I think bigger than that is the fact that people underestimate the importance of relationships and how those relationships might open doors to them in organizations. I know this is the case in the job search. I’m not really sure if there’s a parallel to that in dating — maybe people get hooked up by their friends.
You compare getting serious in a relationship with accepting a job offer. Has anyone ever accused you of being clinical and simplistic in your approach?
No, not at all. How you handle the potential backlash from turning down companies as well as that from breaking up with people can be similar. Emotions come through in both processes. Organizations get upset if you turn down a job offer and they want to know why — just like people you break up with want to know why.

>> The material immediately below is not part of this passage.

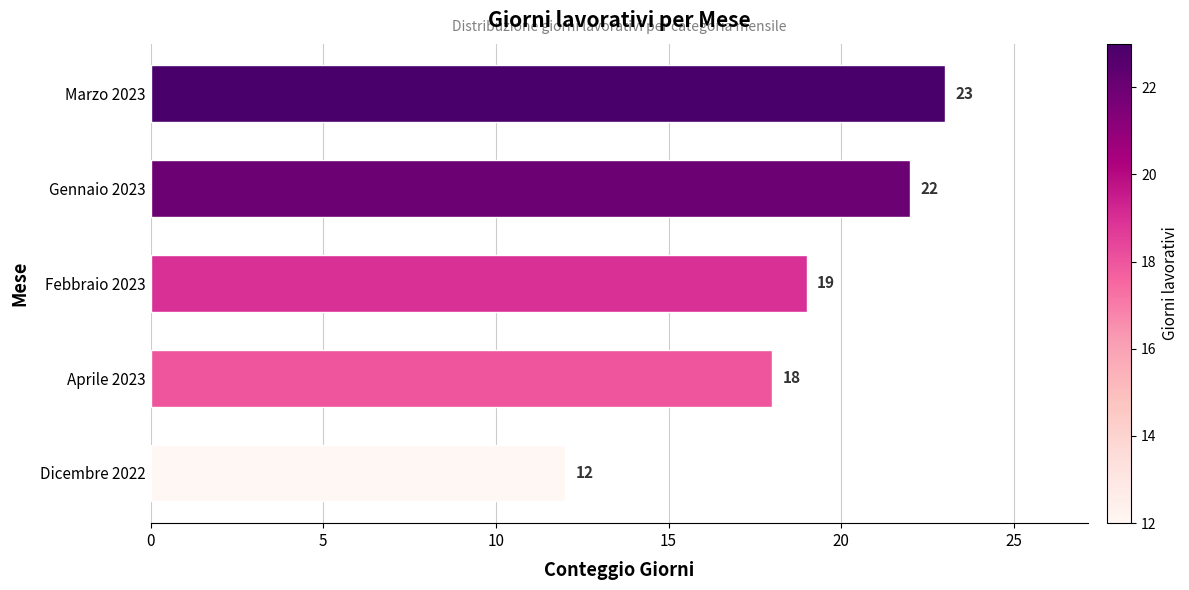

List the labels in order of value, largest first.

Marzo 2023, Gennaio 2023, Febbraio 2023, Aprile 2023, Dicembre 2022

That’s why candidates don’t want to have “that conversation” with companies.
So you disagree with the idea that falling in love is an emotional issue, while job hunters need to stay pragmatic?
You could go that route sure, but I think that job-related decisions too are based on emotions. If you interact with people during the interview process and you grow to like them, I don’t know how you separate that emotion out from your decisions — it definitely factors in.
Do you think people who internalize your idea that a date can be seen as a type of interview could be helping their careers but hurting their dating prospects?
If you put too much pressure on yourself then yes. It’s not a good idea to get caught up on subtle nuances on a first date. Anyone who has been on dates with people already knows a lot of this. Being on a first date is an interview, however — you’re trying to get a feel for where this is going, what the other person is like, whether there is a future. You’re definitely interviewing each other.
Do you have any advice for the job seekers among us?
I would say the important thing is to play the field. Instead of thinking about what the best job for them is, or what puts them in the best position for the future, a lot of job seekers too narrowly define their search based on location and different variables. It’s important to cast a wide net, to get to know people and develop relationships — before you need them.
People also need to sit back and really think about whether a job could be the right one for them, and if not then they need to examine why.
My book talks about a lot of this. Although it’s more for twenty-somethings out of college, feedback has been positive from a range of people — and I’m not just referring to my mum (although she liked it too).